RhoC May Be a Marker for Small, Aggressive Breast Cancers

June 1, 2002

SAN FRANCISCO-Complete axillary lymph node dissection followed by chemotherapy is standard treatment for larger breast tumors, but it is less frequently performed when the tumor is smaller than 1 cm. Still, approximately 5% to 8% of these small breast tumors are very aggressive. Currently, there is no way to identify which of these small tumors are more likely to metastasize and thus should receive more appropriate treatment.

SAN FRANCISCO—Complete axillary lymph node dissection followed by chemotherapy is standard treatment for larger breast tumors, but it is less frequently performed when the tumor is smaller than 1 cm. Still, approximately 5% to 8% of these small breast tumors are very aggressive. Currently, there is no way to identify which of these small tumors are more likely to metastasize and thus should receive more appropriate treatment.

Now, early research presented at the 93rd Annual Meeting of the American Association for Cancer Research (abstract 3548) indicates that the protein RhoC-GTPase (RhoC) may be a marker for these small, aggressive breast cancers. Other studies have previously indicated that RhoC, which is involved in cell polarity and motility, may be overexpressed in cancers of the breast, pancreas, and skin.

Building on their previous studies of the usefulness of RhoC as a marker for inflammatory breast cancer, the University of Michigan researchers developed a specific polyclonal anti-RhoC antibody test that they then used on 182 breast tissue samples from 164 patients, obtained from the University of Michigan’s breast cancer library. Vascular smooth muscle cells were used as internal positive controls.

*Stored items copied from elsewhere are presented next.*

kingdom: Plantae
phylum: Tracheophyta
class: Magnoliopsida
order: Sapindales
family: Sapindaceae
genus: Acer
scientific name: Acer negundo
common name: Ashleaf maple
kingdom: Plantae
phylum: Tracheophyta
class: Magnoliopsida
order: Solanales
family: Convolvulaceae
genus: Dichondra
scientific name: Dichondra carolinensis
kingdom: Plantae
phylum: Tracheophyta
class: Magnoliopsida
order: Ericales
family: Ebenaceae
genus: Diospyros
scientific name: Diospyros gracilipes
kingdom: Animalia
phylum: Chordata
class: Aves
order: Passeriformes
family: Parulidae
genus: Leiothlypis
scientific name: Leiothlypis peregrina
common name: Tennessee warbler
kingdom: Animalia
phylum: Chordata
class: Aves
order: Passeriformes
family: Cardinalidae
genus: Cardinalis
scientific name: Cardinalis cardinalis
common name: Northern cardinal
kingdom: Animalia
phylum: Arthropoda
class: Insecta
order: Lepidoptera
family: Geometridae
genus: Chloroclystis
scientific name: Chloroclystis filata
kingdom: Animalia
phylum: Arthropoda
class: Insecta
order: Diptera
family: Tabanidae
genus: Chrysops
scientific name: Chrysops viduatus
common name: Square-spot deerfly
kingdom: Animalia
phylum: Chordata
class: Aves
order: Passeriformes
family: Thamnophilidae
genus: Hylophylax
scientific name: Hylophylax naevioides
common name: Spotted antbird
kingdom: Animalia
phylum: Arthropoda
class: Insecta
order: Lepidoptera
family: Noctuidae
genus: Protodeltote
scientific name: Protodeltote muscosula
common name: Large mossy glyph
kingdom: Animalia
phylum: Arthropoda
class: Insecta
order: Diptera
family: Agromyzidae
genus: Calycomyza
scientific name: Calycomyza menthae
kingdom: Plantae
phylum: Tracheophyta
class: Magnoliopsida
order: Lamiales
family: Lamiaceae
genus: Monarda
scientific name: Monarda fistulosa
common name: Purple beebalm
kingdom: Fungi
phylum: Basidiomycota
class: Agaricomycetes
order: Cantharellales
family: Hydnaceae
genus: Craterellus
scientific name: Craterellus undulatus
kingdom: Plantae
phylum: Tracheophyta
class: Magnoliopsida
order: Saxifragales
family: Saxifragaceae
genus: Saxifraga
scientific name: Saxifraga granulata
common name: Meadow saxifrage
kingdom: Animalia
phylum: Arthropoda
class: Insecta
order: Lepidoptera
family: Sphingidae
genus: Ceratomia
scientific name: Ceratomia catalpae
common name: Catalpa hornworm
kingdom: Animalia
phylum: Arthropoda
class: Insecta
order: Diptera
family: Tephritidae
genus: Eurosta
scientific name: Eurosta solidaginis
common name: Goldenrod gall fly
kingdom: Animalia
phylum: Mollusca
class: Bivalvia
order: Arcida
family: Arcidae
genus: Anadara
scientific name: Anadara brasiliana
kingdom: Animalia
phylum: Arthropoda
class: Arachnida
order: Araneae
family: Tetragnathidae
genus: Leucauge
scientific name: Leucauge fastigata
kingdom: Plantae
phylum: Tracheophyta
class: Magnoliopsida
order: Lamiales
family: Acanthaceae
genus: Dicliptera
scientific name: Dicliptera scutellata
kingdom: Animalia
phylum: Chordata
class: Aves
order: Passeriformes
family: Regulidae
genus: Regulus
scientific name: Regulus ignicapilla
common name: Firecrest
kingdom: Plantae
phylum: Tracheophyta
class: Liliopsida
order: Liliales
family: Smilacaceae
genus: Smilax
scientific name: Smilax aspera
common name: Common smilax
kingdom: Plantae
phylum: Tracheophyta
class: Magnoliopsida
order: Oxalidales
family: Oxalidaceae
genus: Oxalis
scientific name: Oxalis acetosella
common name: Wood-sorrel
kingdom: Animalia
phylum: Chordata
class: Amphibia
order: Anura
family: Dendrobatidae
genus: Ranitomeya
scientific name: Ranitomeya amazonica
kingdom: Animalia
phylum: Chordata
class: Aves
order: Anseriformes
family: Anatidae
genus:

Staining intensity following immunohistochemistry on formalin-fixed tissues was rated from 0 to 3, with a rating of 0-1 considered negative and a rating of 2-3 positive.

RhoC was expressed in 32% of the invasive carcinomas, but in none of the normal breast, fibrocystic breast, atypical hyperplasia, or ductal carcinoma in situ samples, said Celina Kleer, MD, assistant professor of pathology, University of Michigan Medical School, Ann Arbor. Specificity for tumors with metastatic potential was 88%, and it was 92% for invasive tumors smaller than 1 cm that had metastasized.

Dr. Kleer noted that RhoC expression was associated with negative progesterone receptors and HER-2/neu overexpression, two other markers associated with a poor prognosis.

Clinical Test for RhoC a Possibility

"If our studies are confirmed and RhoC is proved to be a good marker for these small but aggressive invasive tumors, it would be highly desirable to develop a test," Dr. Kleer said. "But first we have to confirm that this is the case and then develop a clinical test that could be applied to the management of patients with breast cancer."

Dr. Kleer and her coworkers will be continuing their investigation of RhoC in breast cancer samples and hope soon to start clinical studies examining the usefulness of RhoC as a marker for more aggressive breast tumors.